• _To do_: Starting at the line that contains "Product Review", reproduce every line through the end of the entries below, with no pictures in the copy.

• _Material provided_:
──────────────────────────────
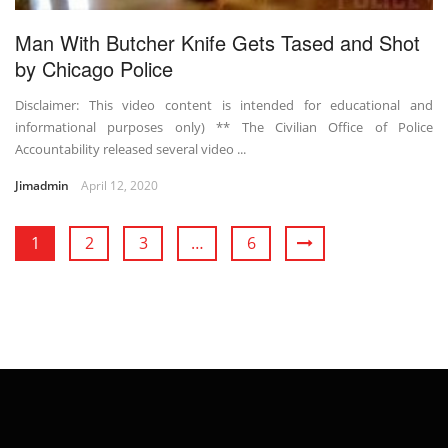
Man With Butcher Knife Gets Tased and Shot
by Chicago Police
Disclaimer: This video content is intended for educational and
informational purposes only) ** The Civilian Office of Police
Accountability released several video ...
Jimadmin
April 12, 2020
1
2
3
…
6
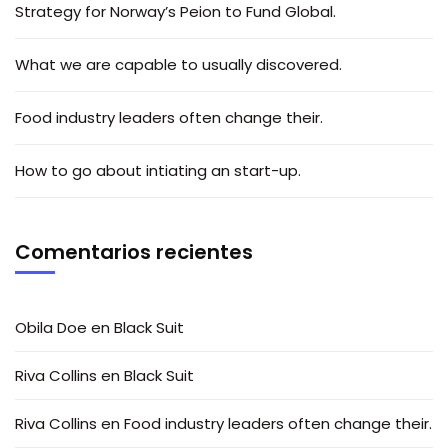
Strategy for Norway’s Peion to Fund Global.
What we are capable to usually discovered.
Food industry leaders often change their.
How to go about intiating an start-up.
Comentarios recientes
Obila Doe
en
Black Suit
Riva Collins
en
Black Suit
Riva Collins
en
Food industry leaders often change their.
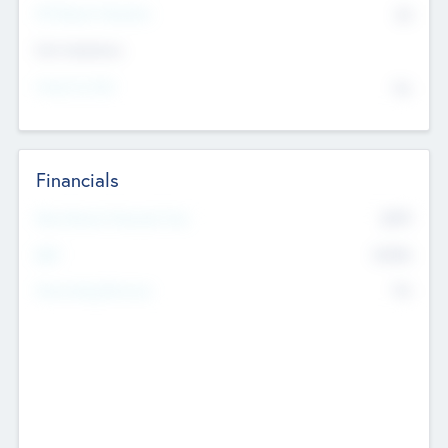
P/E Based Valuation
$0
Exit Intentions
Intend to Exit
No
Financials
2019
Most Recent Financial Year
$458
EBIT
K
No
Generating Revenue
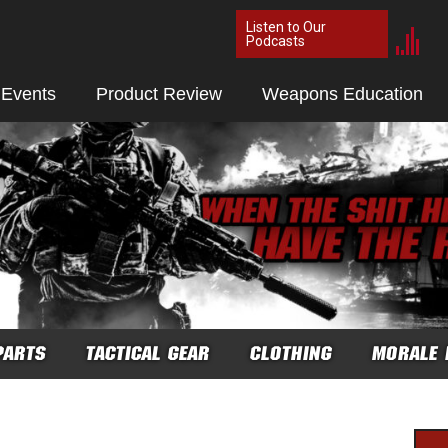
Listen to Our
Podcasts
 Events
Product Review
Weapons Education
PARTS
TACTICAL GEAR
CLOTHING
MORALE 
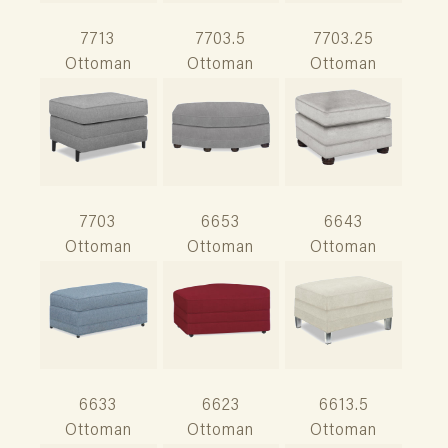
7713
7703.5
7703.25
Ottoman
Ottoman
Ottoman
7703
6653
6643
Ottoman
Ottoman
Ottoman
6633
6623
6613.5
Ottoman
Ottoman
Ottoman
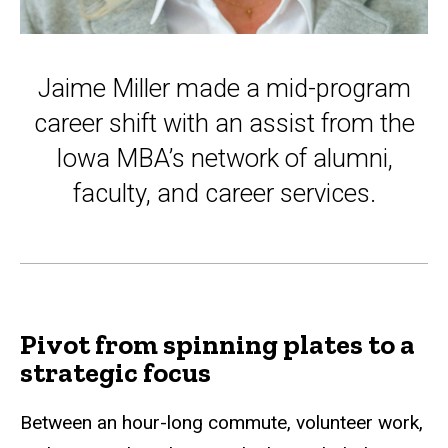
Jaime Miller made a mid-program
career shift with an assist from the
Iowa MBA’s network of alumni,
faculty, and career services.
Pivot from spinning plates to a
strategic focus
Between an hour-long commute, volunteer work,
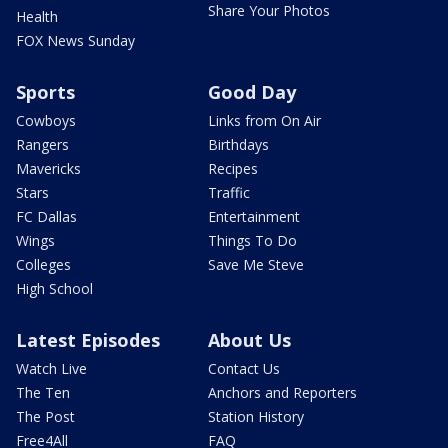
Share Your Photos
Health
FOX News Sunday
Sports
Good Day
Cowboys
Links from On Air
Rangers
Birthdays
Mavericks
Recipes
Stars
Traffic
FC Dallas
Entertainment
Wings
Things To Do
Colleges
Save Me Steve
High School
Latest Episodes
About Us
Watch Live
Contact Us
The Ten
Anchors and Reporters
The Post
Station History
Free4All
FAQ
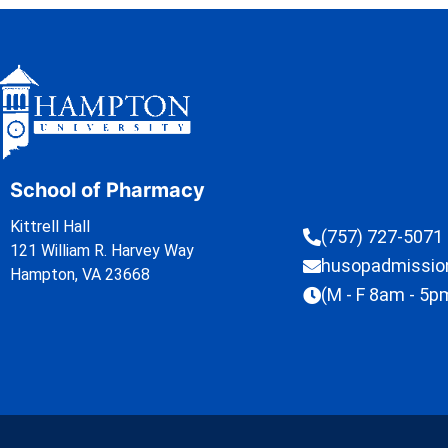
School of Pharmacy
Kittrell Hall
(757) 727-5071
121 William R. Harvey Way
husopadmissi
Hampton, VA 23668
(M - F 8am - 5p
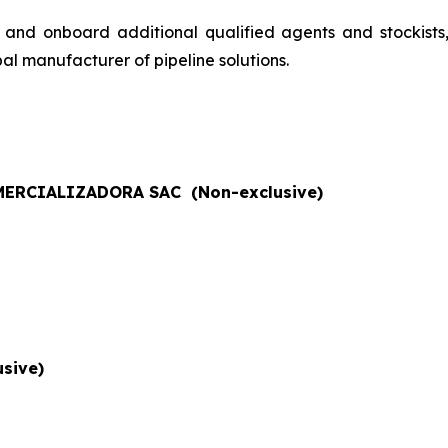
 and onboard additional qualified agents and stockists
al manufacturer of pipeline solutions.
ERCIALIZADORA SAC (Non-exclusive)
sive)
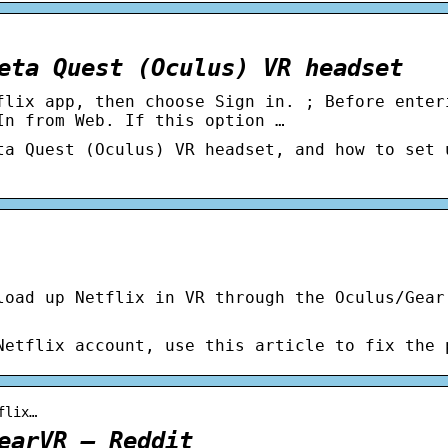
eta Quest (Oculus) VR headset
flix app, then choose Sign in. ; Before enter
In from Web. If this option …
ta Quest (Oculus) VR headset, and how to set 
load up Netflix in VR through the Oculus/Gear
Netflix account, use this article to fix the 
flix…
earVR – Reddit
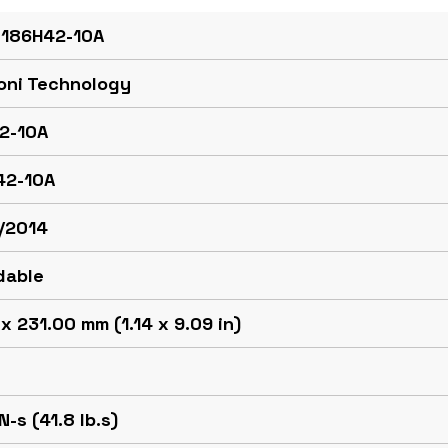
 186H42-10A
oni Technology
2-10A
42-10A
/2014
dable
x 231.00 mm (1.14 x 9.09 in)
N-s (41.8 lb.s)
──────────────────────────────
• _Task answer_:
Product Review
Weapons Education
PARTS
TACTICAL GEAR
CLOTHING
MORALE 
7713
7703.5
7703.25
Ottoman
Ottoman
Ottoman
7703
6653
6643
Ottoman
Ottoman
Ottoman
6633
6623
6613.5
Ottoman
Ottoman
Ottoman
Jaime Miller made a mid-program
career shift with an assist from the
Iowa MBA’s network of alumni,
faculty, and career services.
Pivot from spinning plates to a
strategic focus
Between an hour-long commute, volunteer work,
Share Your Photos
Health
FOX News Sunday
Sports
Good Day
Cowboys
Links from On Air
Rangers
Birthdays
Mavericks
Recipes
Stars
Traffic
FC Dallas
Entertainment
Wings
Things To Do
Colleges
Save Me Steve
High School
Latest Episodes
About Us
Watch Live
Contact Us
The Ten
Anchors and Reporters
The Post
Station History
Free4All
FAQ
School of Pharmacy
Kittrell Hall
(757) 727-5071
121 William R. Harvey Way
husopadmissi
Hampton, VA 23668
(M - F 8am - 5p
 and onboard additional qualified agents and stockists
al manufacturer of pipeline solutions.
ERCIALIZADORA SAC (Non-exclusive)
sive)
eta Quest (Oculus) VR headset
flix app, then choose Sign in. ; Before enter
In from Web. If this option …
ta Quest (Oculus) VR headset, and how to set 
load up Netflix in VR through the Oculus/Gear
Netflix account, use this article to fix the 
flix…
earVR – Reddit
 186H42-10A
oni Technology
2-10A
42-10A
/2014
dable
x 231.00 mm (1.14 x 9.09 in)
N-s (41.8 lb.s)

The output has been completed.